Tasks.
a - For each statement below, state whether it agrees with the motherhood posts, and give yes or no with the deciding words of the posts quoted exactly. (i) The writer married at 30. (ii) The writer's favorite game as a child was playing baby dolls. (iii) Sleep is the first item in the Mother's Day gift guide.
b - Continue the motherhood posts from the point where they stop.

Passage shown.
===

Eye Spy With My Little Eye
The Enigma of Motherhood
Some women know their whole life that they want to be a mother. These are the girls that played with baby dolls as children, babysat as teenagers and put pillows under their shirts pretending that they were pregnant. That was never me. I hated playing baby dolls. As a matter of fact my favorite game as a child was “library”. (Yes, I was a bookworm even then.) Don’t get me wrong, I wasn’t “anti-kid” it just wasn’t something that I dreamed about.
I got married relatively late, at 30 years old. David and I waited a year before we tried to get pregnant and when we did start trying it didn’t happen. We didn’t get pregnant. Months went by and then years and after what seemed like an endless road of disappointments we miraculously got pregnant. God knew it would take “fighting” for a baby to get me truly prepared for what was ahead of me.
And what was ahead of me?
Not sleeping, chronic back pain, an additional 15lbs, my breasts now reaching my belt line, finding army men, little cars and tiny hair brushes in every area of my house. Sitting on my couch only to discover crushed goldfish crackers and empty sippy cups. Finding that Max has used the back door as a surface for coloring. That Lucy has taken every pair of MY shoes out of the closet to try on. Max is using the toilet as a place to wash his face and Lucy has decided that it is fun to rip all the toilet paper into teeny, tiny pieces.
And I LOVE IT!! That’s why you can’t explain motherhood to somebody who isn’t a mother. You can’t explain the inexplicable conflict between utter chaos and complete unconditional love. You can’t tell somebody that you would gladly welcome a tornado into your house as long as it took the shape of a 4 yr. old who tells you that you are her “best friend”. That is a mystery that only a mother understands.
Mother’s Day Gift Guide
Mother’s Day is this weekend and so this week my posts will be strictly focused on mothers and mothering. Today, I present my gift guide for Mother’s Day.
1.) Sleep. If you know a mother she is not sleeping and more than likely she hasn’t slept in several years. As a matter of fact I’m surprised the military has not studied mothers in order to determine what biological factor allows them to seemingly function flawlessly on so little sleep.

===

Raw data.
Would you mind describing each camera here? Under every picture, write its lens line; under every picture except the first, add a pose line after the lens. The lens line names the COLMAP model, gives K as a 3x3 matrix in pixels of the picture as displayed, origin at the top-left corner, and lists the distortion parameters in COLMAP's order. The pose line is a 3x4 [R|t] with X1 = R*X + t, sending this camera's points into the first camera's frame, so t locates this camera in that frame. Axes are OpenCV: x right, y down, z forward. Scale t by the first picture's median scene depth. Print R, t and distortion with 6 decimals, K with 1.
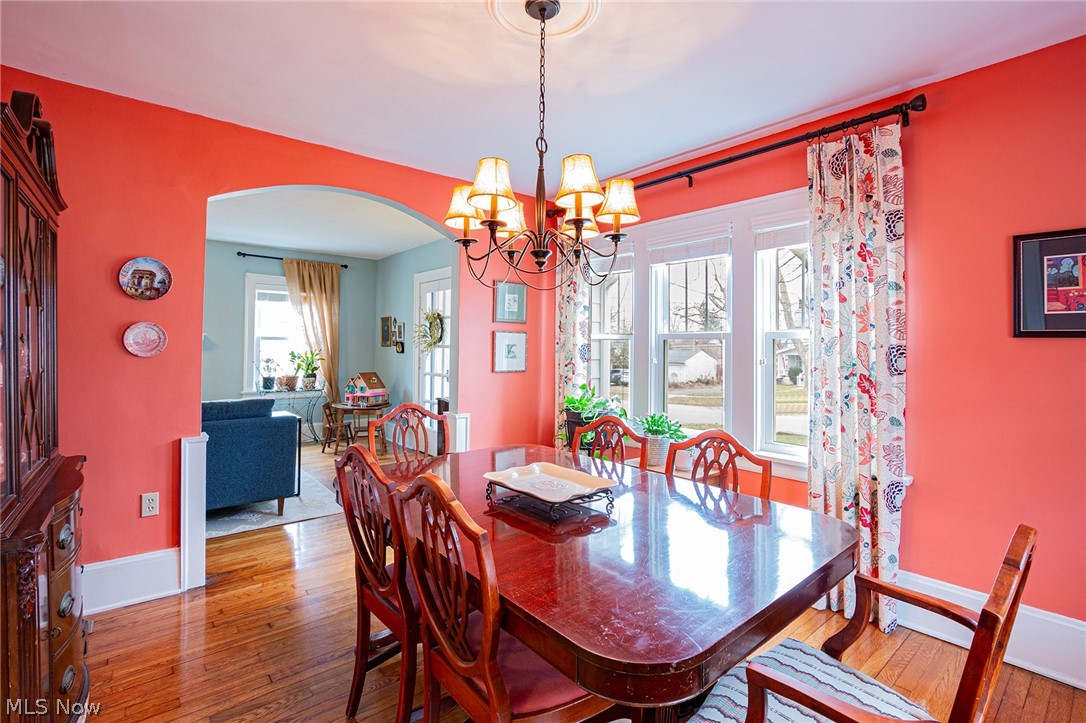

===

Outputs for the tasks.
a -
(i) Yes: "I got married relatively late, at 30 years old."
(ii) No: "I hated playing baby dolls. As a matter of fact my favorite game as a child was “library”."
(iii) Yes: "1.) Sleep."

b -
2.) Silence. Although some people might consider silence torture, mothers are no longer aware of what silence sounds like. Silence is something she experienced before having children. Most mothers exist in an environment where there is always a constant stream of questioning or narrative happening ALL THE TIME.
3.) Shopping. I don’t mean give her money and let her buy things – I mean let her go by herself. Most mothers haven’t shopped for clothes, shoes, make-up, magazines, food, books anything without an audience in tow. The freedom to go into a fitting room without fear that little hands are going to open the door while you are half-dressed, or crawl under the divider and introduce themselves to the woman next to you would be heaven.
4.) Appreciation. Mothers love being mothers and will sacrifice themselves until it hurts. Show her and tell her that you know she does this and you are grateful for it. Let her know that you recognize all the little things she does (from putting away the laundry to making sure your favorite breakfast cereal is always in the house). Because at the end of the day all mothers really want is to know that their sacrifices are not in vain. That they have created a happy home, a solid family and good children.
If none of these ideas work for ya’ than flowers, a massage and take-out is always a good place to start.